If true, this news is a black mark for the White Sox fan base. What type of person brings a handgun to a baseball game? On the other hand, after the game, in a heavily hyped promotion, Vanilla Ice was to be the headliner of a “90s Night” concert. Were the women there for the Sox-Athletics game or for the postgame show? The White Sox cancelled the gig due to what they called “technical difficulties.” They lied. Shame on the White Sox. Police officers wanted to keep stadium lights on to look for evidence.
And how does a gun detection system miss a firearm hidden in belly rolls?
And what about the Chicago Police Department? Interim superintendent Waller said in a Monday press conference, “At one point in time it was requested as a precaution” to cancel the game. But the game played on. Who made that call to continue? The White Sox? The police? Mayor Brandon Johnson? The women who were shot are said to be teachers. Johnson is a product of the Chicago Teachers Union, for whom he was a longtime organizer, and Johnson is a former CPS teacher. Johnson’s political career is a creation of the CTU.

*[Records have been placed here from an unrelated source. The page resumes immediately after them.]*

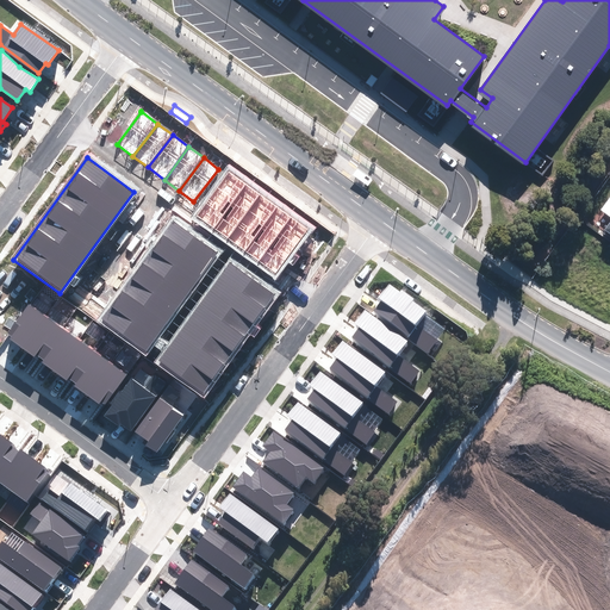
[(373,175),(359,166),(355,170),(369,180),(373,175)]
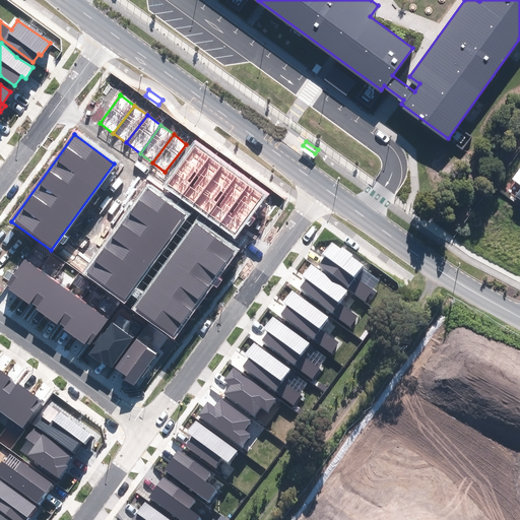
[(197,146),(169,184),(183,194),(210,156),(197,146)]
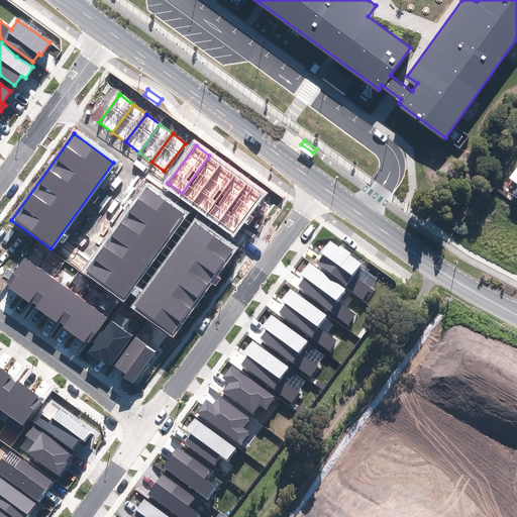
[(209,156),(182,193),(194,203),(222,166),(209,156)]
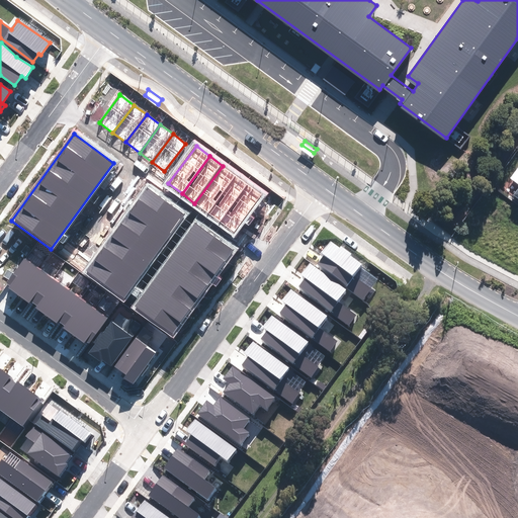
[(223,166),(194,203),(207,212),(236,175),(223,166)]
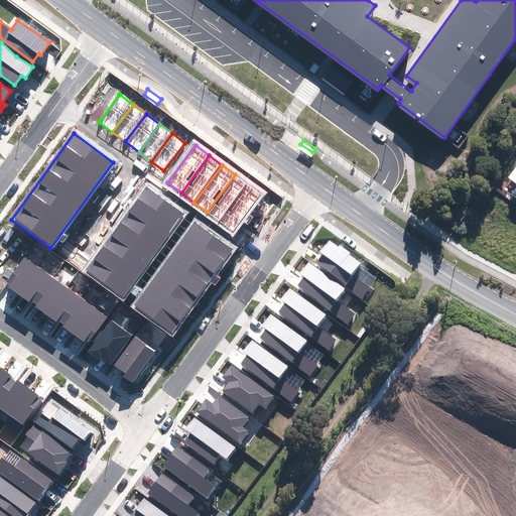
[(235,174),(207,212),(219,222),(247,184),(235,174)]
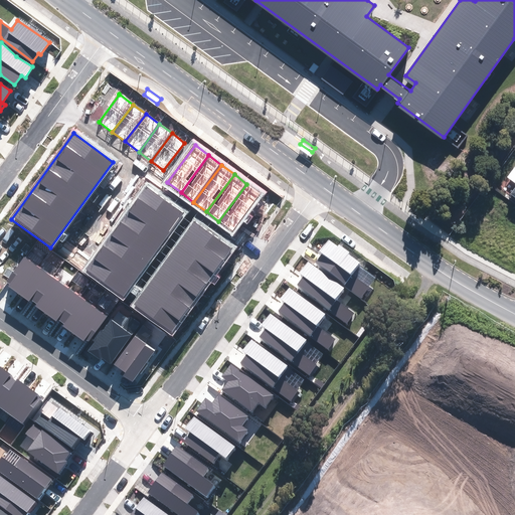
[(246,184),(218,221),(232,231),(261,194),(246,184)]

Without a doubt, I’ll have at least one more update.
Update August 29, 2023, 9:15pm EDT:
Second City Cop is hinting about the “graze wound” woman, that the injury may have been a power burn, is a Chicago Public Schools teacher.
UPDATE: A CPS teacher had the gun?
UPDATE: A CPS teacher with a suburban home address?
John Ruberry, a lifetime Chicago White Sox fan, blogs five miles north of Chicago at Marathon Pundit.